### Your task
Count the lines in the data below that contain the string "кошельки", and give only the number.

(Entries drawn from a collection)
Start of Block

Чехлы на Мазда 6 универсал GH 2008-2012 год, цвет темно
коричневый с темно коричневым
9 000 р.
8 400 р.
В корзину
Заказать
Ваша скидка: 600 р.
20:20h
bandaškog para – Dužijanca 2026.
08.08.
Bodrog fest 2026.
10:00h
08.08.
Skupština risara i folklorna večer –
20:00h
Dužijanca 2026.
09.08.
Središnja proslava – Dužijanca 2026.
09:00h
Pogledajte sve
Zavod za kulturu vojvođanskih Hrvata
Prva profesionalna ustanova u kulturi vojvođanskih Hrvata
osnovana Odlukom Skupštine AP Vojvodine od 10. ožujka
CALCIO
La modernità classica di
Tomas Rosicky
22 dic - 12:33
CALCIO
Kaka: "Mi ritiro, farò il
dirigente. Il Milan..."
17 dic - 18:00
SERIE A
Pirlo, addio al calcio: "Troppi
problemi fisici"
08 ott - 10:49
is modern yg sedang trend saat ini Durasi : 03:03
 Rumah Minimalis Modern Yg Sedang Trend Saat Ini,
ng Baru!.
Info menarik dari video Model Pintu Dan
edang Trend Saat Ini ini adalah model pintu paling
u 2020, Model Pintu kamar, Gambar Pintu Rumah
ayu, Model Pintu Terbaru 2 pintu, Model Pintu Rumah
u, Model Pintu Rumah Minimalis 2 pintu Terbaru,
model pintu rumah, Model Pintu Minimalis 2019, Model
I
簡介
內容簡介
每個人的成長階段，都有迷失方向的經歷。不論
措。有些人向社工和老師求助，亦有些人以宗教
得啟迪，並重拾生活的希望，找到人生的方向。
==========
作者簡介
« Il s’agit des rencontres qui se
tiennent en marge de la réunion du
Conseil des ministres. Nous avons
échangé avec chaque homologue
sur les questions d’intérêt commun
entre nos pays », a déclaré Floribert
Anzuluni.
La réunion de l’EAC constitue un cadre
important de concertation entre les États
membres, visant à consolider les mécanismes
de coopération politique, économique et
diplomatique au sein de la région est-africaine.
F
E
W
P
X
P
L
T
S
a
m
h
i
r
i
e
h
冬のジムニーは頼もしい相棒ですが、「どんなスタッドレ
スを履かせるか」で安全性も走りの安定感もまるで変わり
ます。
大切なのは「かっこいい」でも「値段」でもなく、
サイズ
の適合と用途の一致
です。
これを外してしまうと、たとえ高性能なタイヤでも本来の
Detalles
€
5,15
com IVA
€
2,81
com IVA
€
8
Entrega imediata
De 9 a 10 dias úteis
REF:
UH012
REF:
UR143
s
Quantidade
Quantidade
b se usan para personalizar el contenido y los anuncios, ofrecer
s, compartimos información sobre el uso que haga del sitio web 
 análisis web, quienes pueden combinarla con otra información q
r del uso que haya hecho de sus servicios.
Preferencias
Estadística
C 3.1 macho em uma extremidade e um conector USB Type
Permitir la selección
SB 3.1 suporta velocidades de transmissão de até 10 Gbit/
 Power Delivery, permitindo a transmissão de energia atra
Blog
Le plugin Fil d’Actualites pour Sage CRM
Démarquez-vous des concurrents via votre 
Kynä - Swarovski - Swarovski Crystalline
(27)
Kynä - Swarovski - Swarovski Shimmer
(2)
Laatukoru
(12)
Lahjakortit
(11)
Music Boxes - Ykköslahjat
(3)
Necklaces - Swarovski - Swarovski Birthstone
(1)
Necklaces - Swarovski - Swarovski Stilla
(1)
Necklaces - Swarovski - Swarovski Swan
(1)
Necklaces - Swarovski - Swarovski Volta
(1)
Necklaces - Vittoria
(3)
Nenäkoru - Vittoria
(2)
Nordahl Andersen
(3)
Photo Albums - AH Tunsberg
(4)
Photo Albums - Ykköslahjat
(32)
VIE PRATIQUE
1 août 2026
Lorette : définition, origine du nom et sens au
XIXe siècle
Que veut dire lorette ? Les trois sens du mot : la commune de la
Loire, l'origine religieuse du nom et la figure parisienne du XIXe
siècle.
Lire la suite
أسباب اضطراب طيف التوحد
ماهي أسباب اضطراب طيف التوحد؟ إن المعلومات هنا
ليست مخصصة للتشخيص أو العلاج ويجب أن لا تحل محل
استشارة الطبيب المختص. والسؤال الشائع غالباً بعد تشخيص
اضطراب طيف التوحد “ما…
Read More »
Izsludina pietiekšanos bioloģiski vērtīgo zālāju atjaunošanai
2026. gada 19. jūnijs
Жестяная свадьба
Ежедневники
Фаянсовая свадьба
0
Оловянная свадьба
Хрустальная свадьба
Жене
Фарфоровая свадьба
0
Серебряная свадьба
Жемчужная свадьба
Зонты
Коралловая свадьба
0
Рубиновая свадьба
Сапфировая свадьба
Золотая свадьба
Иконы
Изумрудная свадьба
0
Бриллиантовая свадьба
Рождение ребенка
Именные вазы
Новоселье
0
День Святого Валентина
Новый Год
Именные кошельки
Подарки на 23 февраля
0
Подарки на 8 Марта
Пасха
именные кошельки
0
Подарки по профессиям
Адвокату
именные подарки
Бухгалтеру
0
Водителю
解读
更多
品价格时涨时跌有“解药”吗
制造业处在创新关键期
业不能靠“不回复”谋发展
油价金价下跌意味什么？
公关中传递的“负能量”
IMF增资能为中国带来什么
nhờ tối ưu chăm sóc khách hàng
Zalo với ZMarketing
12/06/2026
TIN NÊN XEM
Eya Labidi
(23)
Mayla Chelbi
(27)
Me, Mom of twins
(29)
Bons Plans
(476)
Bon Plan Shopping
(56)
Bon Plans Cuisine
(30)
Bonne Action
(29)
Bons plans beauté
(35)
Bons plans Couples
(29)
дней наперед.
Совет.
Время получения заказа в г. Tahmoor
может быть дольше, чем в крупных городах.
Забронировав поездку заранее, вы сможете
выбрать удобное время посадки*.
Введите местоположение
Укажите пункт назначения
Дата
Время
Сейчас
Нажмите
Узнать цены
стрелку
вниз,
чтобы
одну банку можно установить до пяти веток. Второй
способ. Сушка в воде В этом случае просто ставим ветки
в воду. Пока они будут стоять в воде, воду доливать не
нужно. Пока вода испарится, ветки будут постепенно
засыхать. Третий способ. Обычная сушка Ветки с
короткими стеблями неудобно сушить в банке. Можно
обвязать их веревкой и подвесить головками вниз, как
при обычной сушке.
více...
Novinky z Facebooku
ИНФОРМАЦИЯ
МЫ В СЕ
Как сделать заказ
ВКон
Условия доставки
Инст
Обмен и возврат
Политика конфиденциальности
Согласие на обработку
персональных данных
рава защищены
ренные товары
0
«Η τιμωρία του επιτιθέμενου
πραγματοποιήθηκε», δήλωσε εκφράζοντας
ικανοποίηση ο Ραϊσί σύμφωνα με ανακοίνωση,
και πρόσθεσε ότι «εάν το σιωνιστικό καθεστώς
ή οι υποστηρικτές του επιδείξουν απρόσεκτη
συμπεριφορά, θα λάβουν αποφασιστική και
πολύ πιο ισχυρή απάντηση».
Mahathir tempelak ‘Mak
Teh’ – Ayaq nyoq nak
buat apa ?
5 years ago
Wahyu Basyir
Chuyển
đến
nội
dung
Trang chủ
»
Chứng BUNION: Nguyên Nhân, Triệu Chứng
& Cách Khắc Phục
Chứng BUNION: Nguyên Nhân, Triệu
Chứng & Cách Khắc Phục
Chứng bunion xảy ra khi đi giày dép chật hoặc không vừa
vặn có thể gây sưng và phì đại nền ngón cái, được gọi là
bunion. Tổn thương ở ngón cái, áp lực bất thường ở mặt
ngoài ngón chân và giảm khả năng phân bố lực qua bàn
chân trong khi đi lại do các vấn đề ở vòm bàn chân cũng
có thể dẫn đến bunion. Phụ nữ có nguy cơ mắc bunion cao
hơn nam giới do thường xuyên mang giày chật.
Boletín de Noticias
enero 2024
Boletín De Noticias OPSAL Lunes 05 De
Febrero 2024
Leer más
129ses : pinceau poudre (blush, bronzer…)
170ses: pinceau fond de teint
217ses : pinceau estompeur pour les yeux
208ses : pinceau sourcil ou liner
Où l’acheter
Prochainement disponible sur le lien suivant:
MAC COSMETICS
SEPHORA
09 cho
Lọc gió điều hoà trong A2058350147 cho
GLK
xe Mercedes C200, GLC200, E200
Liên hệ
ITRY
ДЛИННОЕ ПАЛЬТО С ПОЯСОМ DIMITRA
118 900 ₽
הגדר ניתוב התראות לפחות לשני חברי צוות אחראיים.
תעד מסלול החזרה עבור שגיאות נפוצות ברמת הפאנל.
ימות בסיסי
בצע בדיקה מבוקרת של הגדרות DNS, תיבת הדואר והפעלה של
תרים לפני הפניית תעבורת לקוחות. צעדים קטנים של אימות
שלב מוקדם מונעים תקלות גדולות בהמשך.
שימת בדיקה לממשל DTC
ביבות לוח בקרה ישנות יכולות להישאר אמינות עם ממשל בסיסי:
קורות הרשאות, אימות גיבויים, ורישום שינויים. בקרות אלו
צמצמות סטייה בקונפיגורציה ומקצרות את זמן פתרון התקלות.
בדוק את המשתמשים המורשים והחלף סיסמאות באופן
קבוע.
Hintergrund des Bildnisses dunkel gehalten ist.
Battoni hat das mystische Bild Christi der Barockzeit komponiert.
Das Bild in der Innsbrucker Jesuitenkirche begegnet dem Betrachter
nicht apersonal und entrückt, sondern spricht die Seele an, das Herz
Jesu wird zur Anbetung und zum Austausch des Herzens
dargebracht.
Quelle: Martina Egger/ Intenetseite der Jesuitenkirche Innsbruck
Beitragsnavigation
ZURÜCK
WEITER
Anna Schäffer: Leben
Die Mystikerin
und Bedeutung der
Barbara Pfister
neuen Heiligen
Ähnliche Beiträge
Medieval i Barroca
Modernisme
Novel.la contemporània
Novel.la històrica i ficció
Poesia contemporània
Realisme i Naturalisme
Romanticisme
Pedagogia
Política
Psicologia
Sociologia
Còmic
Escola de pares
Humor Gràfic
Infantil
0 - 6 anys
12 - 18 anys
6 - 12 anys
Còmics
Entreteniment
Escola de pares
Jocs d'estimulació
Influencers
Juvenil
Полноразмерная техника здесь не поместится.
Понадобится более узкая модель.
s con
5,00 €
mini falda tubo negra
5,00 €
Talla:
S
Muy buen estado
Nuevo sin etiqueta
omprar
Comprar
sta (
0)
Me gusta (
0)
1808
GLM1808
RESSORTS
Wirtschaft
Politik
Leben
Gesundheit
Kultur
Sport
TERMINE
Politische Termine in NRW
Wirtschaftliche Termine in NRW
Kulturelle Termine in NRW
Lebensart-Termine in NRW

End of Block

### Worked solution
2